All token parsing and decoding run locally in your browser memory sandbox. No data or token information is sent to external servers, ensuring your access tokens and user claims remain private. This protects developers from leaks of session variables, security tokens, or API credentials, guaranteeing full safety.

Custom claims are custom data fields that you define for your app. For example, you can include properties like `isPremiumSubscriber: true` or `preferredLanguage: 'en'`. Our decoder shows these custom properties clearly in the JSON viewer, helping you verify that your backend servers are attaching the correct details to user keys.

A JWT is encoded using Base64URL encoding so that it can be easily sent over HTTP headers or URLs without losing characters. The dots separate the header, the payload data, and the cryptographic signature. When you decode each part, the first two reveal structured JSON text, while the third part is a binary string used for verifying that the text has not been edited or tampered with.

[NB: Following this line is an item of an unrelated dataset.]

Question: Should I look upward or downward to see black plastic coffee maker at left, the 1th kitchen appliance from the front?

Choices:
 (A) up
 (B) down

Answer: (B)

No, this tool is designed for decoding and inspecting tokens. Creating or signing tokens requires a private cryptographic key, which should never be handled on a public website. To keep your keys safe, you should only sign tokens on your private backend servers.

An Access Token is used to authorize requests to an API, telling the server what permissions the client has. An ID Token is used to carry information about the logged-in user (like their name and profile picture) to the frontend application so the UI can display a personalized welcome screen. Both can be decoded using our tool to view their contents.

The 'iat' field stands for 'Issued At'. It tells you the exact time (as a Unix epoch timestamp) when the token was created. This is useful for checking how old a token is or validating that a token wasn't issued in the future due to clock synchronization problems on servers.